# jvc kwnt 1 problem



## outlawracer1 (Feb 2, 2010)

i just got my unit istalled and i keep getting a reset08 error then i lose my satelite function. i have taken it ou and reconnected it but it just works for about a day and then i have to start all over. any suggestions on what to change or how to fix


----------



## lcurle (Oct 5, 2008)

sounds like something is shorting out behind the unit, like s peaker wire or something. Did you install it yourself or have a shop install it?


----------



## outlawracer1 (Feb 2, 2010)

i had a shop install it and i have taken back there three times and each time they rehook it up it works flawlessly for about one day then goes haywire. this last time, we wrapped tape around sirius tuner to make sure jbus cable woulld stay connected but it still is shutting off by itself and now my sirius has gotten to where it just says aquiring signal even though the channel is still broadcasting on my radio.

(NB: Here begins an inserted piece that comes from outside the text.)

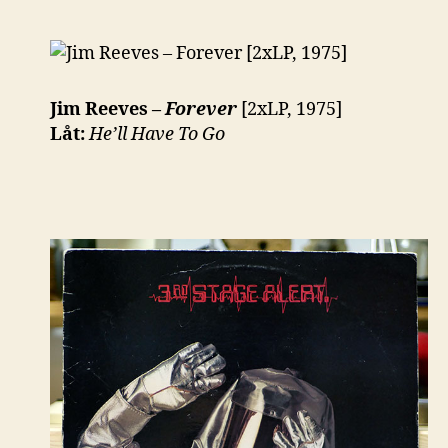
Jim Reeves –
Forever
[2xLP, 1975]
Låt:
He’ll Have To Go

I ccannot change sirius channel now eeither. I dont know what is happening here


----------



## jaggerwild (May 21, 2007)

outlawracer1 said:


> i had a shop install it and i have taken back there three times and each time they rehook it up it works flawlessly for about one day then goes haywire. this last time, we wrapped tape around sirius tuner to make sure jbus cable woulld stay connected but it still is shutting off by itself and now my sirius has gotten to where it just says aquiring signal even though the channel is still broadcasting on my radio. I ccannot change sirius channel now eeither. I dont know what is happening here


 Take it back tell them to fix it or give you your money back as it never worked correctly to begin with.


----------



## lcurle (Oct 5, 2008)

yeah...either that or give you an new antenna. They need to make sure the antenna is outside of the vehicle and there is nothing within 3" of the magnetic base.


----------



## outlawracer1 (Feb 2, 2010)

i already tried a new antenna and it is on outside of top of truck


----------



## lcurle (Oct 5, 2008)

sounds like an internal issue.

My 2 cents: Walmart now carries JVC, and as soon as Walmart starts to carry a brand of car audio, that brand starts to go downhill in a hurry (Sony, Pioneer, JVC, Dual, Boss, VX3 (walmarts generic brand)).


----------



## one028 (Mar 22, 2010)

outlawracer1 said:


> i had a shop install it and i have taken back there three times and each time they rehook it up it works flawlessly for about one day then goes haywire. this last time, we wrapped tape around sirius tuner to make sure jbus cable woulld stay connected but it still is shutting off by itself and now my sirius has gotten to where it just says aquiring signal even though the channel is still broadcasting on my radio. I ccannot change sirius channel now eeither. I dont know what is happening here


FINALLY!!!! i found someone with the same problem i have with the NT1....for some reason it displays "Aquiring Signal"....beeps for a while, and i cant do anything..i still have a signal and the Sirius is still playing, but i cant select any channels or anything...the only thing that fixes it is, turning off the car for a while....i hate this radio...

Did you fix the problem...i thought it might be a jbus problem for the JVC sirius tuner..i swapped out the tuner, but still have the problem..but didnt switch the cable.


----------



## lcurle (Oct 5, 2008)

have you tried another brand of radio?


----------